#### What is required:
Reproduce the data, substituting "the toolkit" for each occurrence of "Malcolm" and leaving everything else untouched.

BEGIN Available records

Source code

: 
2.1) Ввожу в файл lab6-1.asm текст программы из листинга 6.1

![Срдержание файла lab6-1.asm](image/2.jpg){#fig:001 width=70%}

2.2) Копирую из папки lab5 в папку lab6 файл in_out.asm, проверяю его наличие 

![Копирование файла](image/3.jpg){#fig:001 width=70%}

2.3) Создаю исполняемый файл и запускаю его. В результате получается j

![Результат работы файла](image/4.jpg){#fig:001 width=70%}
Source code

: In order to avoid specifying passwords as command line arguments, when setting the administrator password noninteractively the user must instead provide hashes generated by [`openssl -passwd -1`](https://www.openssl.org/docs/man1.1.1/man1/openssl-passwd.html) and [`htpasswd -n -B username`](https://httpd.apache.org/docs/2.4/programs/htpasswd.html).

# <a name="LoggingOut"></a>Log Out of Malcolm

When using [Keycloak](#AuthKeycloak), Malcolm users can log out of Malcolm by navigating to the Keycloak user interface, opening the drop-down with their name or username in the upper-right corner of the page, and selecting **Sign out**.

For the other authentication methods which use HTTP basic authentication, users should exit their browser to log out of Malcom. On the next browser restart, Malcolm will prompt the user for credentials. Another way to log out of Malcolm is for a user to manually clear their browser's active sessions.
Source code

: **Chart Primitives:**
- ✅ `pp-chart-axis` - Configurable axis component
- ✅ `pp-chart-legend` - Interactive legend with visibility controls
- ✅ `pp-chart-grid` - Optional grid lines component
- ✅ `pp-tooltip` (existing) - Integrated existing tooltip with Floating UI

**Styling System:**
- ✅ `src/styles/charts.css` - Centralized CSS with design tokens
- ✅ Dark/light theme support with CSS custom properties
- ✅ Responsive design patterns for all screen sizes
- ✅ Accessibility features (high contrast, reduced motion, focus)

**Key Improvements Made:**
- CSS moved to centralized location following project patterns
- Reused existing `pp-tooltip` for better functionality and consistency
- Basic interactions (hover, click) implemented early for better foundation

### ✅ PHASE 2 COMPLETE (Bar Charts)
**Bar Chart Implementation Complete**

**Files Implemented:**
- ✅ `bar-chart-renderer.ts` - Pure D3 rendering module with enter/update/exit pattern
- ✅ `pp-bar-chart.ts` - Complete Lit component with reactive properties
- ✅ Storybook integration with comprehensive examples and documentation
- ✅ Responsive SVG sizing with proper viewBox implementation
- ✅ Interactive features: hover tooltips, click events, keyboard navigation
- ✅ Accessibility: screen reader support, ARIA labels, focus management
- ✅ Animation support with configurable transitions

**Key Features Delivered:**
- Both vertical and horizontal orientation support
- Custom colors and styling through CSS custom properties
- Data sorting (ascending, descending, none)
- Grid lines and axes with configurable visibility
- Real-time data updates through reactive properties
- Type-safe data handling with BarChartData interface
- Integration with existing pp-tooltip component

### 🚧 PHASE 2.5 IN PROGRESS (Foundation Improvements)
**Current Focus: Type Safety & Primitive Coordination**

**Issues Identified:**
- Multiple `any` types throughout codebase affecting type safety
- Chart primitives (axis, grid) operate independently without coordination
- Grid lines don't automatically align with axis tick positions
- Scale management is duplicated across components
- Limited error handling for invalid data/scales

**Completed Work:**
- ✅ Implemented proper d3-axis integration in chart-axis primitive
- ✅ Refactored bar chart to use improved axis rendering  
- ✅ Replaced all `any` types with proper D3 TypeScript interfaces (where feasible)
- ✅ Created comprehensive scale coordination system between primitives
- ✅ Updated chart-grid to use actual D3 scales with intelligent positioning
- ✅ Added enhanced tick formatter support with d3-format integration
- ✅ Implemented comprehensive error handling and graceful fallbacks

END Available records

#### Completed task:
Source code

: 
2.1) Ввожу в файл lab6-1.asm текст программы из листинга 6.1

![Срдержание файла lab6-1.asm](image/2.jpg){#fig:001 width=70%}

2.2) Копирую из папки lab5 в папку lab6 файл in_out.asm, проверяю его наличие 

![Копирование файла](image/3.jpg){#fig:001 width=70%}

2.3) Создаю исполняемый файл и запускаю его. В результате получается j

![Результат работы файла](image/4.jpg){#fig:001 width=70%}
Source code

: In order to avoid specifying passwords as command line arguments, when setting the administrator password noninteractively the user must instead provide hashes generated by [`openssl -passwd -1`](https://www.openssl.org/docs/man1.1.1/man1/openssl-passwd.html) and [`htpasswd -n -B username`](https://httpd.apache.org/docs/2.4/programs/htpasswd.html).

# <a name="LoggingOut"></a>Log Out of the toolkit

When using [Keycloak](#AuthKeycloak), the toolkit users can log out of the toolkit by navigating to the Keycloak user interface, opening the drop-down with their name or username in the upper-right corner of the page, and selecting **Sign out**.

For the other authentication methods which use HTTP basic authentication, users should exit their browser to log out of Malcom. On the next browser restart, the toolkit will prompt the user for credentials. Another way to log out of the toolkit is for a user to manually clear their browser's active sessions.
Source code

: **Chart Primitives:**
- ✅ `pp-chart-axis` - Configurable axis component
- ✅ `pp-chart-legend` - Interactive legend with visibility controls
- ✅ `pp-chart-grid` - Optional grid lines component
- ✅ `pp-tooltip` (existing) - Integrated existing tooltip with Floating UI

**Styling System:**
- ✅ `src/styles/charts.css` - Centralized CSS with design tokens
- ✅ Dark/light theme support with CSS custom properties
- ✅ Responsive design patterns for all screen sizes
- ✅ Accessibility features (high contrast, reduced motion, focus)

**Key Improvements Made:**
- CSS moved to centralized location following project patterns
- Reused existing `pp-tooltip` for better functionality and consistency
- Basic interactions (hover, click) implemented early for better foundation

### ✅ PHASE 2 COMPLETE (Bar Charts)
**Bar Chart Implementation Complete**

**Files Implemented:**
- ✅ `bar-chart-renderer.ts` - Pure D3 rendering module with enter/update/exit pattern
- ✅ `pp-bar-chart.ts` - Complete Lit component with reactive properties
- ✅ Storybook integration with comprehensive examples and documentation
- ✅ Responsive SVG sizing with proper viewBox implementation
- ✅ Interactive features: hover tooltips, click events, keyboard navigation
- ✅ Accessibility: screen reader support, ARIA labels, focus management
- ✅ Animation support with configurable transitions

**Key Features Delivered:**
- Both vertical and horizontal orientation support
- Custom colors and styling through CSS custom properties
- Data sorting (ascending, descending, none)
- Grid lines and axes with configurable visibility
- Real-time data updates through reactive properties
- Type-safe data handling with BarChartData interface
- Integration with existing pp-tooltip component

### 🚧 PHASE 2.5 IN PROGRESS (Foundation Improvements)
**Current Focus: Type Safety & Primitive Coordination**

**Issues Identified:**
- Multiple `any` types throughout codebase affecting type safety
- Chart primitives (axis, grid) operate independently without coordination
- Grid lines don't automatically align with axis tick positions
- Scale management is duplicated across components
- Limited error handling for invalid data/scales

**Completed Work:**
- ✅ Implemented proper d3-axis integration in chart-axis primitive
- ✅ Refactored bar chart to use improved axis rendering  
- ✅ Replaced all `any` types with proper D3 TypeScript interfaces (where feasible)
- ✅ Created comprehensive scale coordination system between primitives
- ✅ Updated chart-grid to use actual D3 scales with intelligent positioning
- ✅ Added enhanced tick formatter support with d3-format integration
- ✅ Implemented comprehensive error handling and graceful fallbacks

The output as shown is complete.